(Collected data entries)
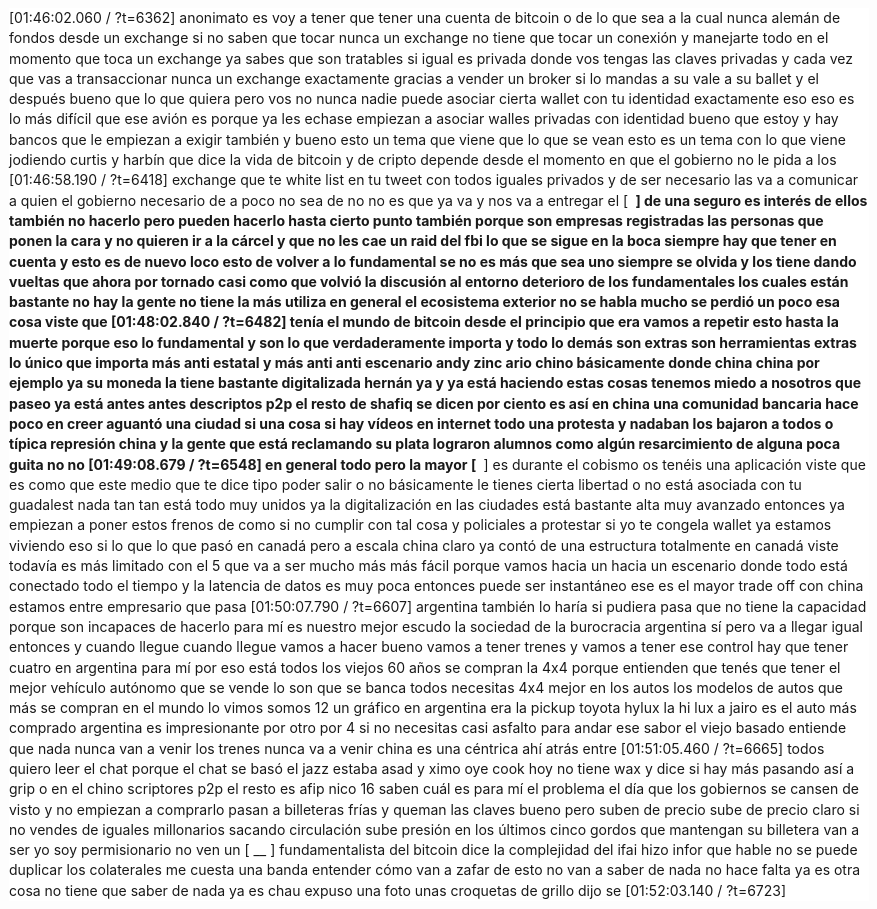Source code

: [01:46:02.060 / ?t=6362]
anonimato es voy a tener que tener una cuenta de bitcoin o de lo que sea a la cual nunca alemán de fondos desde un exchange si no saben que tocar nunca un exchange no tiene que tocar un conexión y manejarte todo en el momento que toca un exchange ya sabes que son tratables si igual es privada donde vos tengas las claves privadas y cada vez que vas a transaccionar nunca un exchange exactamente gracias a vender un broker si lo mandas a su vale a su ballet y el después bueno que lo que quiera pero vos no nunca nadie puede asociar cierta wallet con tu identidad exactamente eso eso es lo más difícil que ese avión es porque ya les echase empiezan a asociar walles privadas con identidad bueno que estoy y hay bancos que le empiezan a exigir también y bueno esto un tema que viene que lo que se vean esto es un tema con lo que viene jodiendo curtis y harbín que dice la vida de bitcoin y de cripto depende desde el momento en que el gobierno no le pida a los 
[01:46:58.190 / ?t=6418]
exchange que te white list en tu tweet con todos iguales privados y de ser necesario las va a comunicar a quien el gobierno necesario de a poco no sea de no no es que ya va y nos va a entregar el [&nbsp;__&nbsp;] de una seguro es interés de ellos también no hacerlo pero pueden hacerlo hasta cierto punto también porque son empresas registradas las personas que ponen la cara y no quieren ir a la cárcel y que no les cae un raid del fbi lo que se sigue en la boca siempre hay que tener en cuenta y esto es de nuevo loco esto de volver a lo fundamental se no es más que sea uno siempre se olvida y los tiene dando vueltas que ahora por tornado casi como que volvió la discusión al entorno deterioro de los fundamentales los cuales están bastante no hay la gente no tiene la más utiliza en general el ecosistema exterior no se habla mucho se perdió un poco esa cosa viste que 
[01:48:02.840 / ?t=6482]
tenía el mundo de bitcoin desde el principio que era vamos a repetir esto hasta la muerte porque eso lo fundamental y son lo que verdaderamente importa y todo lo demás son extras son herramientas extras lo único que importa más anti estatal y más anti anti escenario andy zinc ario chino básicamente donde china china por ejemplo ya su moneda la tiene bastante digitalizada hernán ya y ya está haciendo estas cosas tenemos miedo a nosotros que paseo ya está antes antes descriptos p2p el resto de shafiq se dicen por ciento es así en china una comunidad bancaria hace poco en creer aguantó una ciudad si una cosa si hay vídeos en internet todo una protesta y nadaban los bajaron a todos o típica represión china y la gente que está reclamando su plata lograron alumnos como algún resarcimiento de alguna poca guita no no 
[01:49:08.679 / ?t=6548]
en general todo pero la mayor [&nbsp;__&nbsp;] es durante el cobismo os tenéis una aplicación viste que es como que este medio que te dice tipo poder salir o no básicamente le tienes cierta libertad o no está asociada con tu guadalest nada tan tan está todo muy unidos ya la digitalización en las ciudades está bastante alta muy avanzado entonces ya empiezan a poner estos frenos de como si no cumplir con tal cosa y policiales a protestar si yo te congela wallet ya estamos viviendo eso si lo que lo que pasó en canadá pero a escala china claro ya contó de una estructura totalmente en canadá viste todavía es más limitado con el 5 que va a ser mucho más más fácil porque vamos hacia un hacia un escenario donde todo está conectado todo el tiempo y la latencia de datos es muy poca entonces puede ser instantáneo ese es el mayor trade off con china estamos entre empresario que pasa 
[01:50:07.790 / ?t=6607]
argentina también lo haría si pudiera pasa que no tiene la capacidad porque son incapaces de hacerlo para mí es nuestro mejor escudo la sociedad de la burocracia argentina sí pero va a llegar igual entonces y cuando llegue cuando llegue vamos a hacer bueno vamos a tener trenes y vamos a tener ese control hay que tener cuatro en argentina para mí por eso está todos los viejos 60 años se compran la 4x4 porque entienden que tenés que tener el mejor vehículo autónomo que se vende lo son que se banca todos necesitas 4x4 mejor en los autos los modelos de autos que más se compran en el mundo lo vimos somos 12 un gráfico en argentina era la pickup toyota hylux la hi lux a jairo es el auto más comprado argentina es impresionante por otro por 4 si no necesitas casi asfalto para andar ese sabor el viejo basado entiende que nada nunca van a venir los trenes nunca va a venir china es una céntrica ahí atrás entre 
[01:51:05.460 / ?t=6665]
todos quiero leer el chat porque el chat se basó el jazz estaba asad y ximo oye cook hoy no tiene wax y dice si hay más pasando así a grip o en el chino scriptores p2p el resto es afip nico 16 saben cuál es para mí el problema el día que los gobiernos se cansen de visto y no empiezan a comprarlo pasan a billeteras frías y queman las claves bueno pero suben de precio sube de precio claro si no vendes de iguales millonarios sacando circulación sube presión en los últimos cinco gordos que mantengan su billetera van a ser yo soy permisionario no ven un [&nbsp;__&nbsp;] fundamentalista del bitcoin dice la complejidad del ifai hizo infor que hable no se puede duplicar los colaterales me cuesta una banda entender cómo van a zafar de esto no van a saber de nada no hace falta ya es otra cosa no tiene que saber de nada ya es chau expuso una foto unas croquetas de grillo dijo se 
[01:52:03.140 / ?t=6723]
* * *
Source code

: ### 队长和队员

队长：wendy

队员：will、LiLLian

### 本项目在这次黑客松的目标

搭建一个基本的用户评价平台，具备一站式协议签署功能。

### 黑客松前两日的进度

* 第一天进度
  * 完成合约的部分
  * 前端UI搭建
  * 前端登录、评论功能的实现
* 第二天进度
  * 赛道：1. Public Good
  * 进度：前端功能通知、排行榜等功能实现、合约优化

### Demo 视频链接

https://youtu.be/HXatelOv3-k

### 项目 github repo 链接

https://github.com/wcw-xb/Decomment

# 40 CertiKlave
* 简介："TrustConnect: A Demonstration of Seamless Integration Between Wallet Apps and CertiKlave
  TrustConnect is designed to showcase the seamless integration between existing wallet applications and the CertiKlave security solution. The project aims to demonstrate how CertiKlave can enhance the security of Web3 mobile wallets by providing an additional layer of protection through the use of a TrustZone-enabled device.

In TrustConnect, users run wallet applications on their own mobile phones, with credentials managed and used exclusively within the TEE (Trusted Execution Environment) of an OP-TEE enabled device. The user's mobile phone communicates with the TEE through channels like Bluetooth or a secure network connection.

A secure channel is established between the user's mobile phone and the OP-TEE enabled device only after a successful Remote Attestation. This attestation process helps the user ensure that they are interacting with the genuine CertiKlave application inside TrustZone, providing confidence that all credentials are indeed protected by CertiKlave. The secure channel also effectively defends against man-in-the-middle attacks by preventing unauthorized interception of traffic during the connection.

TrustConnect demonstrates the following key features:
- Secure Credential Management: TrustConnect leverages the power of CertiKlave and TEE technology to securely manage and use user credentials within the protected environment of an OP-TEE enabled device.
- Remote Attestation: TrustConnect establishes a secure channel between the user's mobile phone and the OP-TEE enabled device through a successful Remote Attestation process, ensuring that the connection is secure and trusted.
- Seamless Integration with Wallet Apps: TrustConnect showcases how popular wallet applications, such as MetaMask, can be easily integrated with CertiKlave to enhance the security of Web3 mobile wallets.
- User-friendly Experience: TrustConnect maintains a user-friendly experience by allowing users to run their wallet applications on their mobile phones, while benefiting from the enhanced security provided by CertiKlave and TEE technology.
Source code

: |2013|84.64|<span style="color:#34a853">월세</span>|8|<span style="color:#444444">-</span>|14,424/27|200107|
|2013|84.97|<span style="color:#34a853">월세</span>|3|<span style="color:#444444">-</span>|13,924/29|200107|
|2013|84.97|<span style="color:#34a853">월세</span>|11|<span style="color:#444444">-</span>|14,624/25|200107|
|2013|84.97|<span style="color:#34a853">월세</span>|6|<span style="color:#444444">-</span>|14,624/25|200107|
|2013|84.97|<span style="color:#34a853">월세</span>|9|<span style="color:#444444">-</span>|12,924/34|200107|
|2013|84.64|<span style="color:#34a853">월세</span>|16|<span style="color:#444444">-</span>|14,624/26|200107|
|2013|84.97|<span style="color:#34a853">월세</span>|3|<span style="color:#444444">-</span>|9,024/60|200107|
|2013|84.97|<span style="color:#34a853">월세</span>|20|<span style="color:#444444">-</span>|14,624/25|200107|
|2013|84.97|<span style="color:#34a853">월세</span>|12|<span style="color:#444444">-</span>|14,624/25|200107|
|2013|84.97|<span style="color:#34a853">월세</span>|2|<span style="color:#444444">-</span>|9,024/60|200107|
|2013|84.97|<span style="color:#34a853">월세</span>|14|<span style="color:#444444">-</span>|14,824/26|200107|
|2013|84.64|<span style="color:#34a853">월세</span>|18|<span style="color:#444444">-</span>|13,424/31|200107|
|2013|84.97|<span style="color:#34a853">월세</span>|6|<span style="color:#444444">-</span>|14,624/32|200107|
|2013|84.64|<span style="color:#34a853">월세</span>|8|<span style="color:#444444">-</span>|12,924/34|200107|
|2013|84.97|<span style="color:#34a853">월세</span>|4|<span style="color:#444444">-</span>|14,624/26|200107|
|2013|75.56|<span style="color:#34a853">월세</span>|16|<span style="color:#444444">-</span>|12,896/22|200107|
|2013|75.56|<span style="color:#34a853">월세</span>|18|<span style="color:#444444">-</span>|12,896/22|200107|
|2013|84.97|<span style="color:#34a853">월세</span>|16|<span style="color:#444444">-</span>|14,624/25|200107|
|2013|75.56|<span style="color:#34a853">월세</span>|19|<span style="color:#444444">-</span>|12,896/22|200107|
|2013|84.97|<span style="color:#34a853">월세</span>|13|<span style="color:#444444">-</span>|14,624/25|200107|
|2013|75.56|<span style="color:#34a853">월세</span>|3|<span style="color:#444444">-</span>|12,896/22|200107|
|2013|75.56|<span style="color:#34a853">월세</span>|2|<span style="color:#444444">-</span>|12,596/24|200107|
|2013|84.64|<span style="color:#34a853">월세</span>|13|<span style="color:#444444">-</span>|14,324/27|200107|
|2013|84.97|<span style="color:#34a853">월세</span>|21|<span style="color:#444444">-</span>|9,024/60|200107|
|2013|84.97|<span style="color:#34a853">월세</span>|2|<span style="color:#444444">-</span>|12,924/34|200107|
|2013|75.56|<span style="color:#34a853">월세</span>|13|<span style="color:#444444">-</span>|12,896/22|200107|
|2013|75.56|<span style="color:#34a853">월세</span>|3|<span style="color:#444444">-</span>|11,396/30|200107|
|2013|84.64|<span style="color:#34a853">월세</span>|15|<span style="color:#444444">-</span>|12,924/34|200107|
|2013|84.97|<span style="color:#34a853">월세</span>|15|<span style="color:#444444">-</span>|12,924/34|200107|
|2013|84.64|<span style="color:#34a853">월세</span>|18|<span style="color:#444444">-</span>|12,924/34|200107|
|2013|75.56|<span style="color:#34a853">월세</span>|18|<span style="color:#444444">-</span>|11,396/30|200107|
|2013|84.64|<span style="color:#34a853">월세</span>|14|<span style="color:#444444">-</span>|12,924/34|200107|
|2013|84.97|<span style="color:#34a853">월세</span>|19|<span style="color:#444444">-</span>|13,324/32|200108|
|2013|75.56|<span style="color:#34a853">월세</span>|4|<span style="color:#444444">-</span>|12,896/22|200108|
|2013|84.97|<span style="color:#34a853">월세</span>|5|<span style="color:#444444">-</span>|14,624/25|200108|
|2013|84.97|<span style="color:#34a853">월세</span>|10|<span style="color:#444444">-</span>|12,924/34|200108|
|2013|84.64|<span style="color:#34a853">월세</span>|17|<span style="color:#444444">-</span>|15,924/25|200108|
* * *
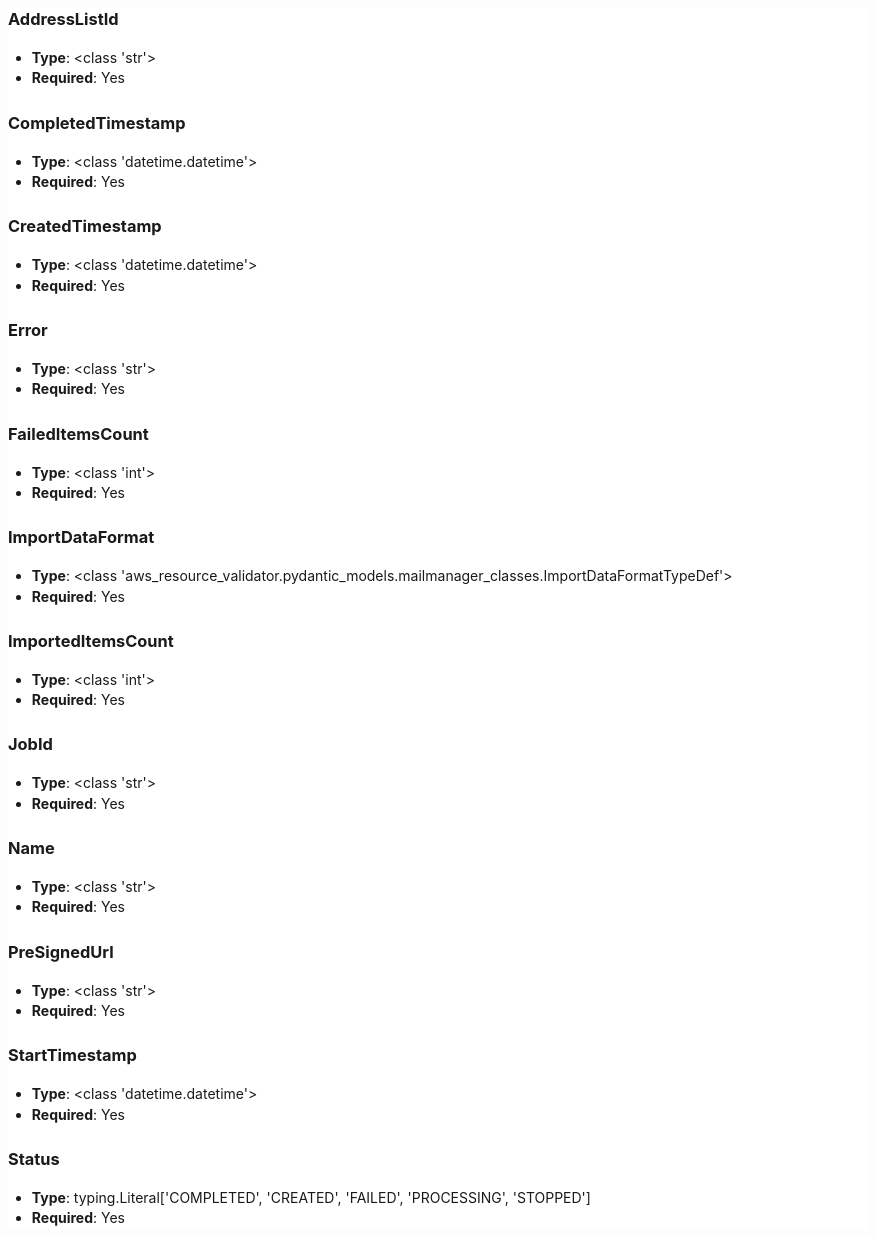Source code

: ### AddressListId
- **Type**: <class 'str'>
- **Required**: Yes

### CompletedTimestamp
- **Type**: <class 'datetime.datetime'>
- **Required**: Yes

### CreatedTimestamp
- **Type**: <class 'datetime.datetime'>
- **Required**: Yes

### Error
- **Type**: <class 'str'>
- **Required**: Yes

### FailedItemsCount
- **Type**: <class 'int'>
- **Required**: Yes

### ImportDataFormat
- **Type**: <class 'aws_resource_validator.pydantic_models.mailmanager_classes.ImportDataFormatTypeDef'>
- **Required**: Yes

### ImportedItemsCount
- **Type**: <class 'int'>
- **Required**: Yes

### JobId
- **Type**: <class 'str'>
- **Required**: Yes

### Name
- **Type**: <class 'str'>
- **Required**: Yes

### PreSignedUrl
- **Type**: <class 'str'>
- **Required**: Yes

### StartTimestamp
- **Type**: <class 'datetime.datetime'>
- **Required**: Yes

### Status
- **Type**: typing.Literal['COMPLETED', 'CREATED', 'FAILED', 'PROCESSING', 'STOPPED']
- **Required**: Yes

▶ [TASK]: Arrange everything from the line containing "搭建一个基本的用户评价平台，具备一站式协议签署功能。" down to the line containing "https://github.com/wcw-xb/Decomment" as a Markdown table with the columns Row and Entry line, numbering each line and omitting blank lines.

▶ [RESULT]:
| Row | Entry line |
|---|---|
| 1 | 搭建一个基本的用户评价平台，具备一站式协议签署功能。 |
| 2 | ### 黑客松前两日的进度 |
| 3 | * 第一天进度 |
| 4 |   * 完成合约的部分 |
| 5 |   * 前端UI搭建 |
| 6 |   * 前端登录、评论功能的实现 |
| 7 | * 第二天进度 |
| 8 |   * 赛道：1. Public Good |
| 9 |   * 进度：前端功能通知、排行榜等功能实现、合约优化 |
| 10 | ### Demo 视频链接 |
| 11 | https://youtu.be/HXatelOv3-k |
| 12 | ### 项目 github repo 链接 |
| 13 | https://github.com/wcw-xb/Decomment |